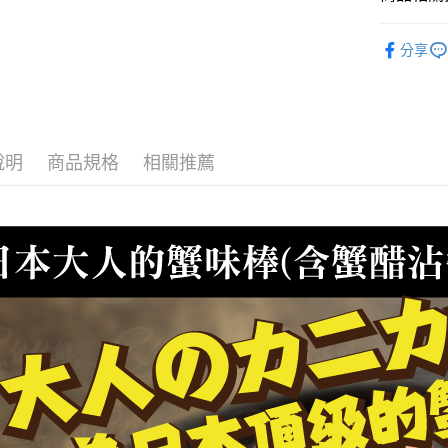
聯邦商
匯豐（
ATM付款
元大商
聯邦商
●調理(魚漿
玉山商
分享
元大商
貨到付款
台新國
🍱日式料
玉山商
台灣樂
台新國
🛒超市貨
台灣樂
運送方式
冷凍7-1
說明
商品規格
相關推薦
每筆NT$1
冷凍宅配-
每筆NT$1
冷凍貨到
每筆NT$1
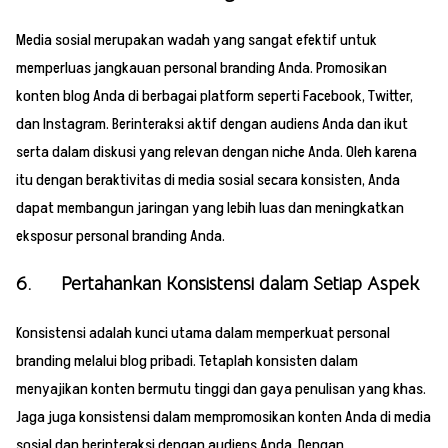
Media sosial merupakan wadah yang sangat efektif untuk
memperluas jangkauan personal branding Anda. Promosikan
konten blog Anda di berbagai platform seperti Facebook, Twitter,
dan Instagram. Berinteraksi aktif dengan audiens Anda dan ikut
serta dalam diskusi yang relevan dengan niche Anda. Oleh karena
itu dengan beraktivitas di media sosial secara konsisten, Anda
dapat membangun jaringan yang lebih luas dan meningkatkan
eksposur personal branding Anda.
6. Pertahankan Konsistensi dalam Setiap Aspek
Konsistensi adalah kunci utama dalam memperkuat personal
branding melalui blog pribadi. Tetaplah konsisten dalam
menyajikan konten bermutu tinggi dan gaya penulisan yang khas.
Jaga juga konsistensi dalam mempromosikan konten Anda di media
sosial dan berinteraksi dengan audiens Anda. Dengan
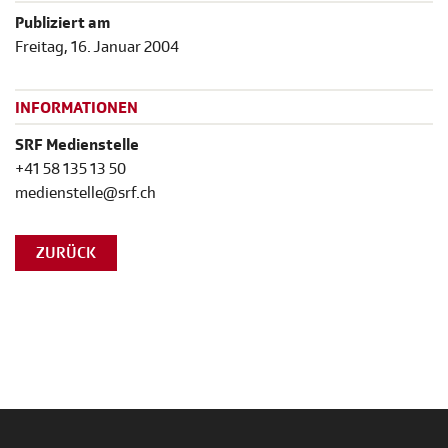
Publiziert am
Freitag, 16. Januar 2004
INFORMATIONEN
SRF Medienstelle
+41 58 135 13 50
medienstelle@srf.ch
ZURÜCK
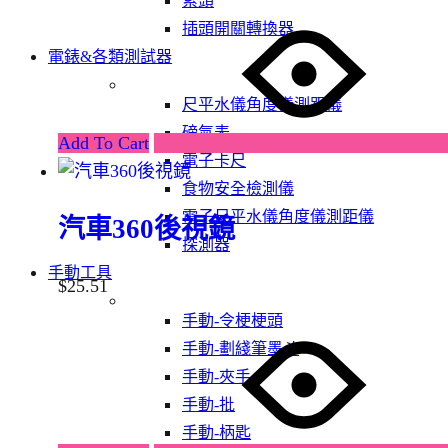
索頭
插頭開關轉換器
電錶&各類測試器
尺平水儀角度儀測距儀
磅氣表
Add To Cart
電子卡尺
食物安全檢測儀
電子尺平水儀角度儀測距儀
汽車360後視鏡
探測器
手動工具
$
25.51
手動-令梗梗頭
手動-劃綫筆墨斗
手動-夾手
手動-批
手動-柄匙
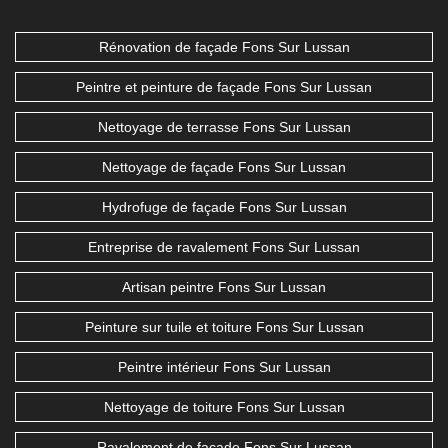
Rénovation de façade Fons Sur Lussan
Peintre et peinture de façade Fons Sur Lussan
Nettoyage de terrasse Fons Sur Lussan
Nettoyage de façade Fons Sur Lussan
Hydrofuge de façade Fons Sur Lussan
Entreprise de ravalement Fons Sur Lussan
Artisan peintre Fons Sur Lussan
Peinture sur tuile et toiture Fons Sur Lussan
Peintre intérieur Fons Sur Lussan
Nettoyage de toiture Fons Sur Lussan
Ravalement de façade Fons Sur Lussan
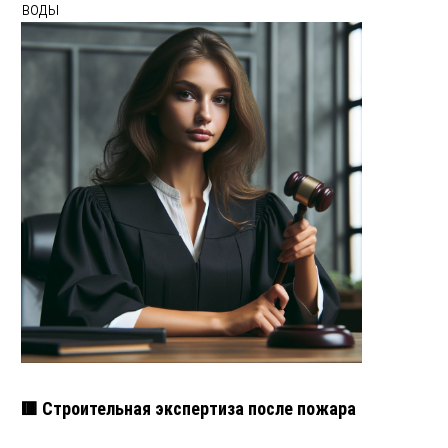
воды
🟥 Строительная экспертиза после пожара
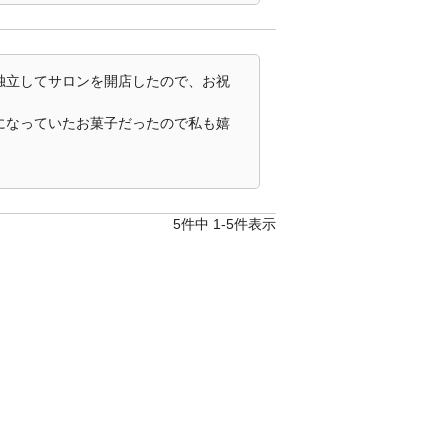
独立してサロンを開店したので、お祝


になっていたお菓子だったので私も嬉
5
件中
1
-
5
件表示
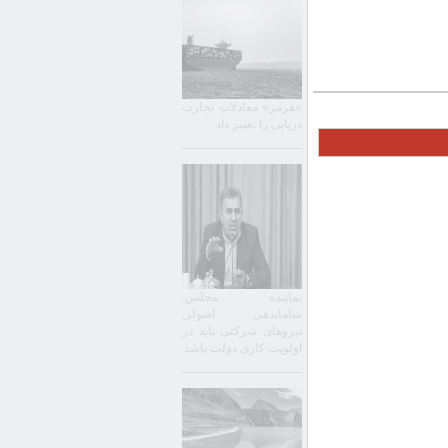
«هرمز» معادلات تجارت
دریایی را تغییر داد
نماینده مجلس:
ساماندهی اصولی
نیروهای شرکتی باید در
اولویت کاری دولت باشد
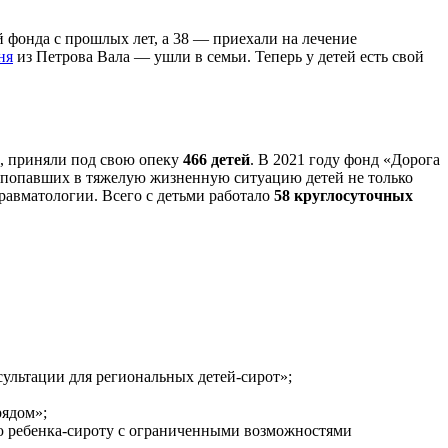
ой фонда с прошлых лет, а 38 — приехали на лечение
ня
из Петрова Вала — ушли в семьи. Теперь у детей есть свой
, приняли под свою опеку
466 детей
. В 2021 году фонд «Дорога
попавших в тяжелую жизненную ситуацию детей не только
равматологии. Всего с детьми работало
58 круглосуточных
ультации для региональных детей-сирот»;
рядом»;
мью ребенка-сироту с ограниченными возможностями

------------------------------------------------------------------------

--- What the task asks ---
Whenever a line of the data holds the string "blog", pick that line out.

--- Solution to this problem ---
konten blog Anda di berbagai platform seperti Facebook, Twitter,
branding melalui blog pribadi. Tetaplah konsisten dalam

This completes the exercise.